From the New York Times, 20 September 2013, an interview with the CEO of AirWatch... (my underlines, my bold). All of this is well known, and may not apply in many situations, but I think it is good to hear it.
Q. So let’s talk about hiring. How does the conversation go?
A. We ask how people feel about mobile. Do they like it? How do they interact with their devices? We want people who are passionate about this. We ask them if they feel lucky. We want people to feel lucky, because the harder you work, the luckier you get. So people who work hard actually feel lucky.
And I make the statement that I think there are three kinds of people in this world. With the first, you ask them to do something, and they can’t get it done. With the second type of person, if you tell them what to do, they’ll get the job done. There’sa third type of person — you point them in the right direction and they’ll figure it out. We need that third type of person.
Q. What other questions do you ask?
A. You ask them to tell stories. Give me situations where you’ve done something creative. Give me situations where there was a problem that you needed to solve. Give me a situation where you didn’t have the leadership telling you what to do, but you had to go fix a problem. And then you just let them go from there. By asking really open-ended questions, you get a good sense of not only how people answer questions, but also how they think.

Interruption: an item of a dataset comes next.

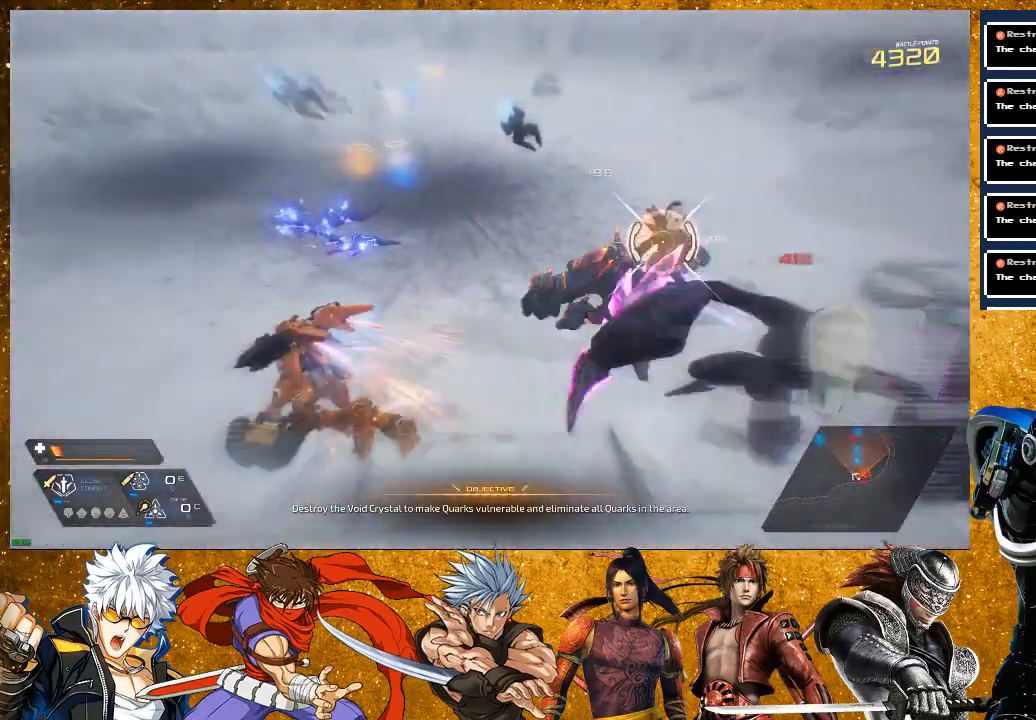
{"buttons": [], "left_stick": "up-right", "right_stick": "center", "events": [[100, "R2", "up"], [100, "left_stick", "up-right"], [183, "SQUARE", "down"], [283, "SQUARE", "up"], [367, "SQUARE", "down"], [467, "SQUARE", "up"]]}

And I almost always ask somebody to take something that’s complicated and that they know really, really well and explain it to me. I don’t care what it is. Can they put it in plain language and communicate it in clear and crisp and complete terms?There’s just nothing more important than clear communications. Being able to take the complex and turn it into simple — that’s what we do for a living. It takes a lot of technology to create the illusion of simplicity.